Insitekaltim, Samarinda – Dana Bagi Hasil (DBH) sektor kelapa sawit di Kota Samarinda menunjukkan tren penurunan dalam beberapa tahun terakhir.Persoalan tersebut dinilai dipengaruhi oleh mekanisme pembagian dari pemerintah pusat dan fluktuasi harga pasar.
Kabid Penganggaran Badan Pendapatan Daerah (Bapend) Kota Samarinda, Rachmat Hidayat mengungkapkan DBH sawit merupakan bagian dari sektor perkebunan dengan nilai sekitar Rp127 miliar dari total penerimaan sebesar Rp1,2 triliun.
Menurutnya, besaran DBH tersebut tidak sepenuhnya dapat dikendalikan oleh pemerintah daerah karena bergantung pada kebijakan Kementerian Keuangan.
“Karena ini sistemnya bagi hasil, jadi sangat tergantung pada pusat. Daerah menerima sesuai perhitungan yang sudah ditetapkan,” jelasnya, Selasa 14 April 2026.
Ia menyebutkan keberadaan perkebunan kelapa sawit di Samarinda mayoritas berada di wilayah Palaran dan sebagian di kawasan Samarinda Utara.
“Untuk lokasi sawit di Samarinda, kebanyakan berada di daerah Palaran dan wilayah utara,” ujarnya.
Rachmat menjelaskan program DBH sawit di Samarinda mulai berjalan sejak 2023. Namun, dalam perjalanannya, grafik penerimaan dana tersebut cenderung mengalami penurunan.
“Kalau dilihat perkembangannya, memang cenderung menurun dari tahun ke tahun,” katanya.
Ia menilai kondisi tersebut bisa dipengaruhi oleh beberapa faktor, seperti perubahan harga komoditas sawit di pasar global maupun perubahan luas lahan yang menjadi dasar perhitungan.
“Bisa jadi karena harga sawit turun atau luas lahan yang berubah. Itu semua mempengaruhi besaran bagi hasil yang diterima daerah,” tambahnya.
Terkait pemanfaatan anggaran Rachmat menjelaskan bahwa DBH sawit dialokasikan untuk dua sektor utama, yakni pembangunan infrastruktur dan ketahanan pangan.

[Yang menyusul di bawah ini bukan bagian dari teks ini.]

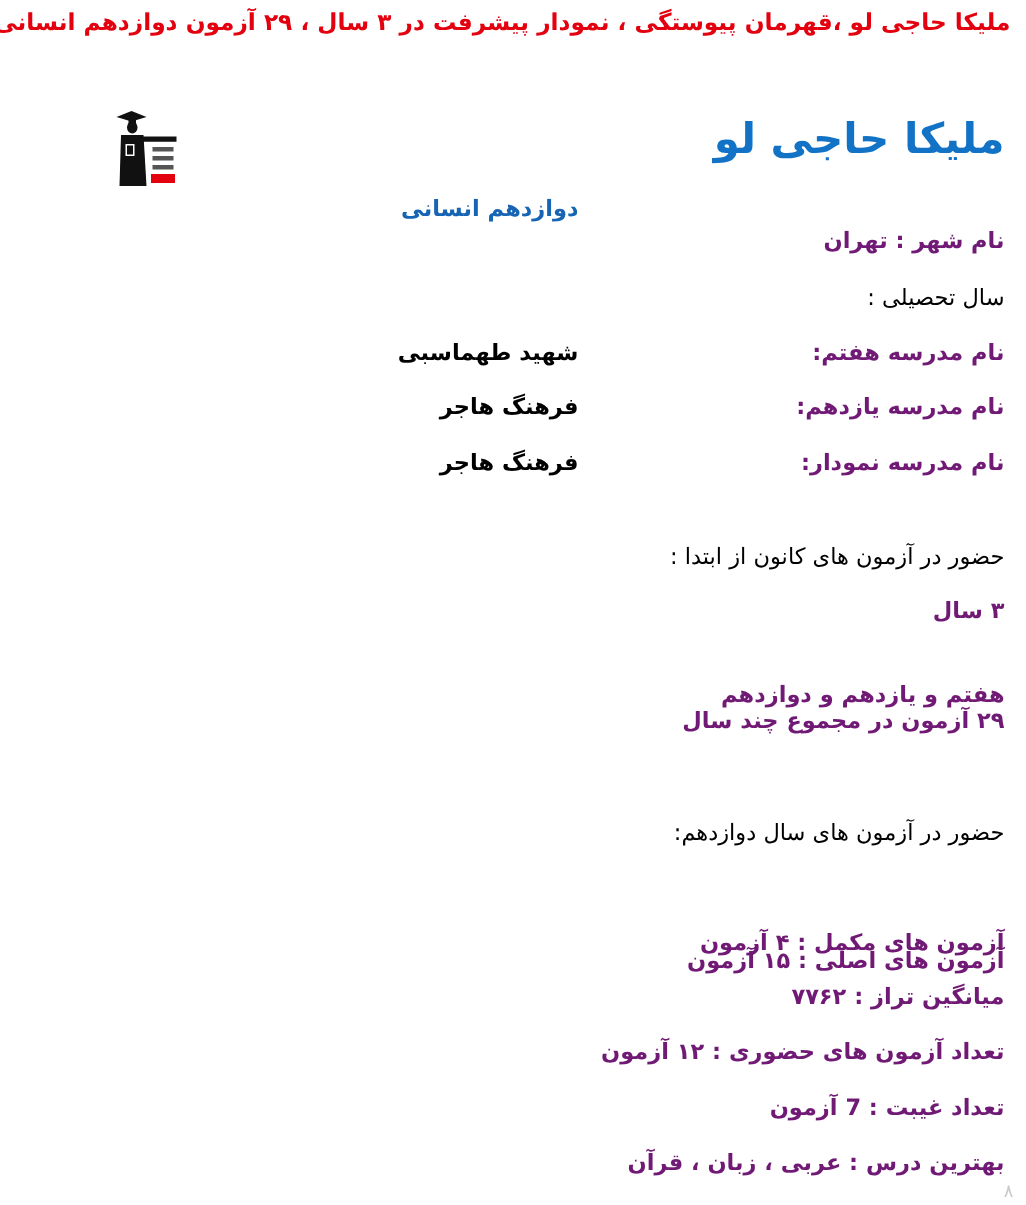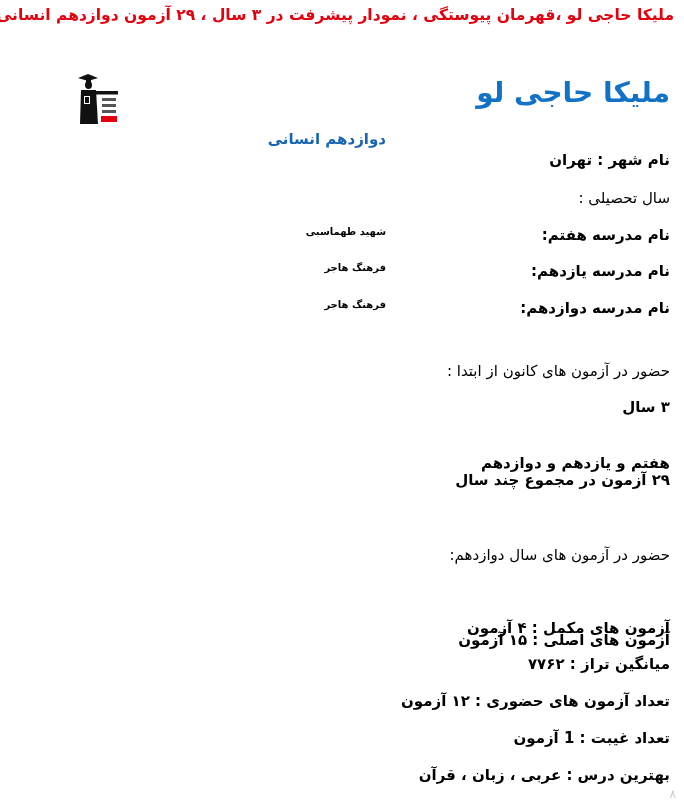"نام شهر : تهران" .line-bold { color: #000000 -> #701a75 }
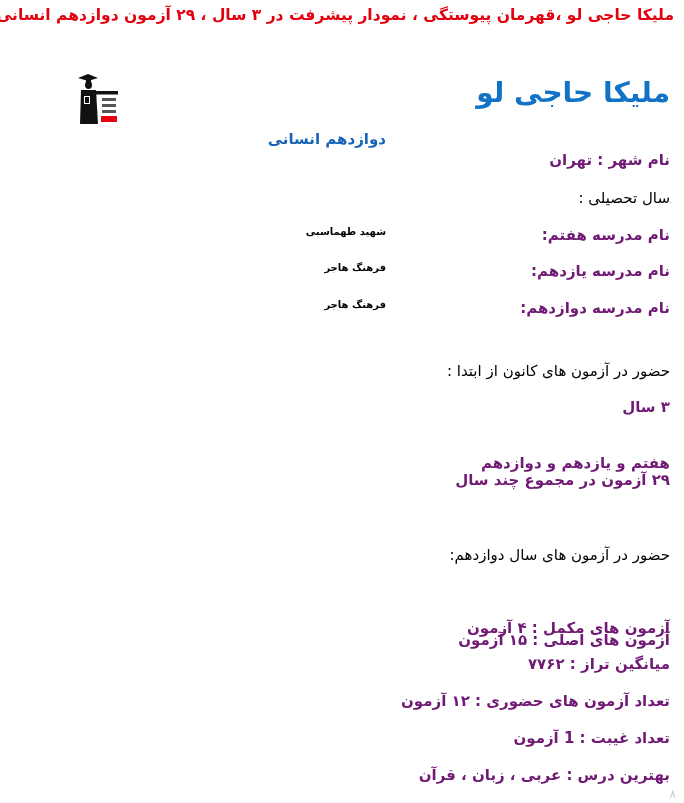"شهید طهماسبی" .val-col { font-size: 10px -> 15px }
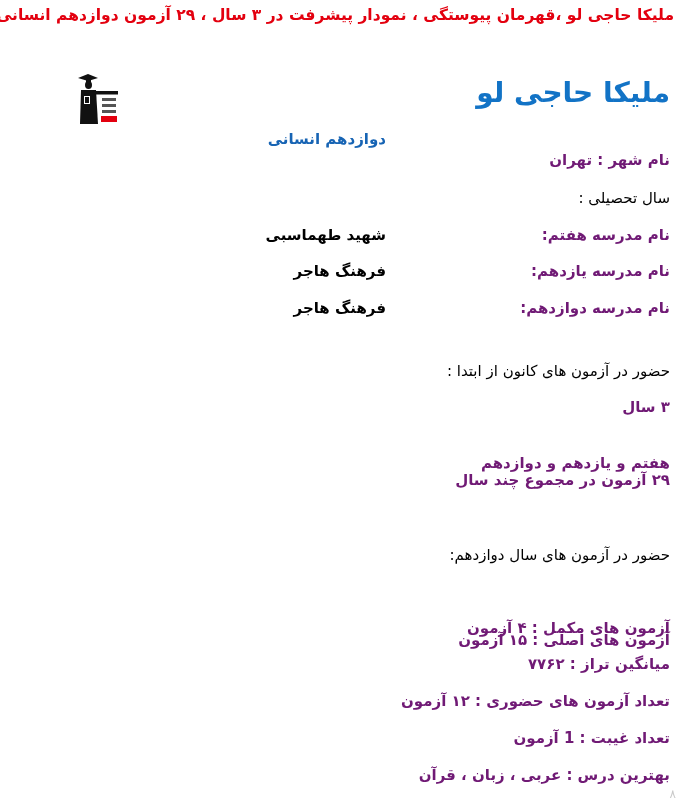"نام مدرسه دوازدهم:" div.abs { text: دوازدهم -> نمودار }
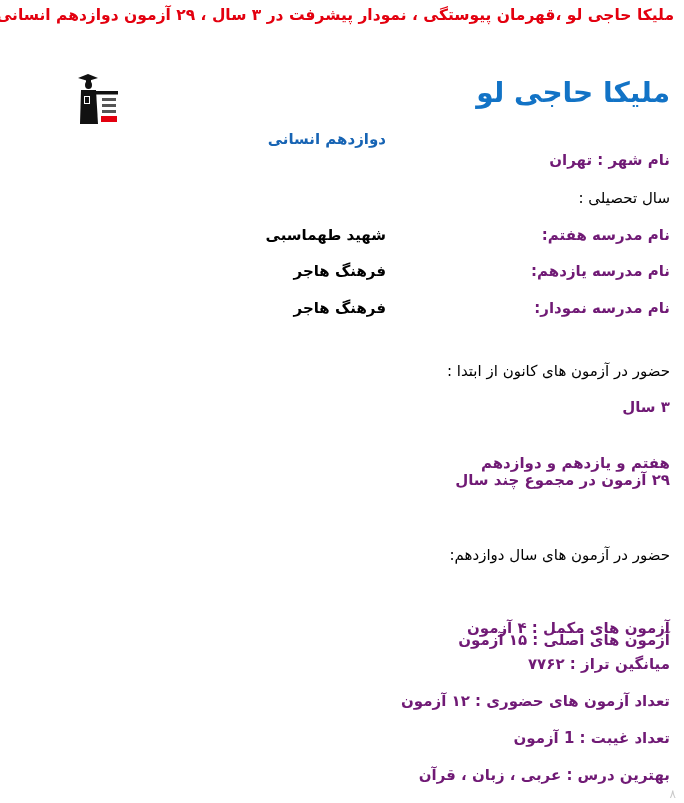"تعداد غیبت : 1 آزمون" div.abs { text: 1 -> 7 }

“Sekitar 80 persen dialokasikan ke pembangunan infrastruktur melalui PU, sementara 20 persen untuk program ketahanan pangan,” terangnya.
Untuk tahun 2026, pemerintah daerah akan memfokuskan program pada penyusunan Rencana Aksi Daerah (RAD) kelapa sawit berkelanjutan, termasuk pembangunan akses jalan sebagai penunjang hilirisasi.
“Fokus ke depan adalah mendukung sawit berkelanjutan, salah satunya melalui pembangunan infrastruktur jalan ke area perkebunan,” jelasnya.
Meski demikian ia mengakui anggaran yang tersedia masih terbatas sehingga belum mampu memenuhi seluruh kebutuhan di lapangan.
“Kalau dibilang cukup tentu belum. Tapi tetap kita optimalkan sesuai dengan kemampuan anggaran yang ada,” ungkapnya.
Saat ini perencanaan teknis terkait luas lahan maupun pembangunan infrastruktur masih dalam tahap penyusunan dan akan segera dikonsolidasikan dengan pemerintah provinsi.
“Nanti akan dirumuskan dalam rencana kegiatan dan penganggaran, karena dalam waktu dekat akan dikonsolidasikan di tingkat provinsi,” pungkasnya.